## What the task requires
In the judgment text below on delegating judicial function, restate the part starting at "Planet M Retail" and ending at "No. 1 of 2013.", substituting "Bengaluru" for every "Bangalore".

## Extract to read
——
Thursday, 13 July 2017

Whether judicial function can be delegated?

 It is evincible from the impugned order that the learned Judge has left both the aspects, that is, determination of the nature and character of the document and impounding of the same to the Registrar. Therefore, the sentinel question that arises for consideration is whether the learned Single Judge for the purpose of determining the character of the instrument could have delegated the authority to the Registrar. A judicial functioning has to be done in a judicial manner. The duty of determination of an instrument or, to explicate, to determine when there is a contest a particular document to be of specific nature, the adjudication has to be done by the Judge after hearing the counsel for the parties. It is a part of judicial function and hence, the same cannot be delegated. Be it noted, under the High Court Rules, in certain High Courts, the computation is done by the authorities in the Registry with regard to the court fees but that also is subject to challenge before the Court when the applicability of a particular provision of the Court-fees Act, 1870 is concerned. Thus analysed, we are inclined to think that the authority is not empowered to determine the nature and character of the document. He may at the best send a report to the Court expressing his views on a document which is subject to final determination by the Court.
IN THE SUPREME COURT OF INDIA
Civil Appeal Nos. 2973-2974 of 2017 (Arising out of SLP (C) Nos. 10635-10636 of 2014)
Decided On: 17.02.2017
 Black Pearl Hotels (Pvt.) Ltd.

Vs.

 Planet M Retail Ltd.

Hon'ble Judges/Coram:

Dipak MisraR. Banumathi and Mohan M. Shantanagoudar, JJ.

Citation:(2017) 4 SCC498
3. The present appeals, by special leave, call in question the legal propriety of the order dated 11.1.2013 passed by the learned Single Judge of the High Court of Karnataka at Bangalore in CMP No. 122 of 2012 and the order dated 17.12.2013 passed in review, i.e., I.A. No. 1 of 2013.
4. The facts which are necessary to be stated for adjudication of these appeals are that the Appellant had entered into an agreement, which is called a "Conducting Agreement", with the Respondent on 01.02.2008. In terms of the agreement, the Appellant was required to enable the Respondent to conduct its business from the premises and to extend to it the benefit of permissions and licences granted to the Appellant. The Appellant was further required to secure an extension of its own lease in the premises in order to enable the Respondent to conduct the retail shop from the premises and in return, the Respondent was to pay a fixed percentage of its net sales proceeds subject to a minimum guaranteed sum of Rs. 11,00,000/- per month. Additionally, the Respondent was also liable to furnish the Appellant with an interest free refundable security deposit in a sum of Rs. 99,00,000/-. The said agreement stipulated that all disputes between the parties shall be referred to arbitration. As the Appellant felt certain breaches were committed by the Respondent, correspondences were made between the parties and ultimately, the Appellant filed a petition under the Arbitration and Conciliation Act, 1996 (for brevity, "the 1996 Act") before the City Civil Court, Bangalore, inter alia, seeking for an order of temporary injunction restraining the Respondent from interfering with the peaceful possession of the Appellant in respect of the premises pending conclusion of the arbitration proceedings. Thereafter the Appellant issued a notice on 13.06.2012 calling upon the Respondent to concur in the appointment of his nominated arbitrator as the sole arbitrator to adjudicate the disputes between the parties. The said notice was replied to by the Respondent asserting, inter alia, that the arbitration proceedings were required to be held in Mumbai and not at Bangalore and refused to concur with the appointment proposed by the Appellant. That apart, it did not propose to nominate any other arbitrator.
——
## Dataset excerpts
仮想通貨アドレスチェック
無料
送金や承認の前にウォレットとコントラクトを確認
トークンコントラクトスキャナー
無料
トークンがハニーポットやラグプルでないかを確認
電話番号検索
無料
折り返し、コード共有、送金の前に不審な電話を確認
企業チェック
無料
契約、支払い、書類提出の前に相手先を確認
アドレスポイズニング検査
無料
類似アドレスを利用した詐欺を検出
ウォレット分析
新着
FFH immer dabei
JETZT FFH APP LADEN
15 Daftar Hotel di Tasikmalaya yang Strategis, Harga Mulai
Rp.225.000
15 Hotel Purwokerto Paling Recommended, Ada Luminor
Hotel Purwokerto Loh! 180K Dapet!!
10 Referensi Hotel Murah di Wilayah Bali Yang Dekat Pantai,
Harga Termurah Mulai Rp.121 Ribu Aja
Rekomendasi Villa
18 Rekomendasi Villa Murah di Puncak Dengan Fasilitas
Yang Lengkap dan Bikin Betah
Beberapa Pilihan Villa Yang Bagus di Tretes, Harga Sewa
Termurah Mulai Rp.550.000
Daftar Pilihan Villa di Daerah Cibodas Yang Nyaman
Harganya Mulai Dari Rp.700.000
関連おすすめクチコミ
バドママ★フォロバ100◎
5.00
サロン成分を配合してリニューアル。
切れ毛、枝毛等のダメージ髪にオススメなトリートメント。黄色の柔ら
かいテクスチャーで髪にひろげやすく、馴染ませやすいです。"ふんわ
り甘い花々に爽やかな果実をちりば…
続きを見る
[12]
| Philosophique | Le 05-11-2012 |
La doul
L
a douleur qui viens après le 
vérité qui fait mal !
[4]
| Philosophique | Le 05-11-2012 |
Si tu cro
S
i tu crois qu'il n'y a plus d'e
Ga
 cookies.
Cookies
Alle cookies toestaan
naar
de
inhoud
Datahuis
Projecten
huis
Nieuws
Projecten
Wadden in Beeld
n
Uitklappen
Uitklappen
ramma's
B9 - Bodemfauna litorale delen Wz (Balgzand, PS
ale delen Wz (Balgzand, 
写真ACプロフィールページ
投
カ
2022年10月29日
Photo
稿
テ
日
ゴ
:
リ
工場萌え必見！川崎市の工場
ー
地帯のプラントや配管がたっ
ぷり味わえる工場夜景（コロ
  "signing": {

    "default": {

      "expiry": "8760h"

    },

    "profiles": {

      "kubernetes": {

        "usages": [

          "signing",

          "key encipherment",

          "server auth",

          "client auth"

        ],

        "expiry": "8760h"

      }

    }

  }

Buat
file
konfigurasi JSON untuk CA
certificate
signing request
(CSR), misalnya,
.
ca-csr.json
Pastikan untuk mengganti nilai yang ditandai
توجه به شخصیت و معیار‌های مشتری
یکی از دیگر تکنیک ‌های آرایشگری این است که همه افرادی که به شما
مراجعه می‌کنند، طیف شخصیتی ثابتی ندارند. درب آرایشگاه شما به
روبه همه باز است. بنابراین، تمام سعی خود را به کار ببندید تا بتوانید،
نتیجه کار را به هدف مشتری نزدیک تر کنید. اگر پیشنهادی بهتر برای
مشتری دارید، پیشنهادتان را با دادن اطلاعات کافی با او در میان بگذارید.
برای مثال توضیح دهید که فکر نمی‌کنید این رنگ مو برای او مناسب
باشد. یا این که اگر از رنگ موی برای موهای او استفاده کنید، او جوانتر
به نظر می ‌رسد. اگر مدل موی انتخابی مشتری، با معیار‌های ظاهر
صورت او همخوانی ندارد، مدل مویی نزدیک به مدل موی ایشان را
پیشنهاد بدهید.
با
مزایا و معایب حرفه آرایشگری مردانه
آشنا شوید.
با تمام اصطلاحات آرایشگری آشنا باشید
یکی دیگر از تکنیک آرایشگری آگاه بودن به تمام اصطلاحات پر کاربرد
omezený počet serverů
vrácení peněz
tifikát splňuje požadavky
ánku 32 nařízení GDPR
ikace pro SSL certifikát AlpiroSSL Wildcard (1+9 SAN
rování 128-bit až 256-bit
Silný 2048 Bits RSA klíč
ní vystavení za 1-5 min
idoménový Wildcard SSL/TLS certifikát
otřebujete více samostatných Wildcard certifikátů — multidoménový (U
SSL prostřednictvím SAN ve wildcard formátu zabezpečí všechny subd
——
## Your response
Planet M Retail Ltd.

Hon'ble Judges/Coram:

Dipak MisraR. Banumathi and Mohan M. Shantanagoudar, JJ.

Citation:(2017) 4 SCC498
3. The present appeals, by special leave, call in question the legal propriety of the order dated 11.1.2013 passed by the learned Single Judge of the High Court of Karnataka at Bengaluru in CMP No. 122 of 2012 and the order dated 17.12.2013 passed in review, i.e., I.A. No. 1 of 2013.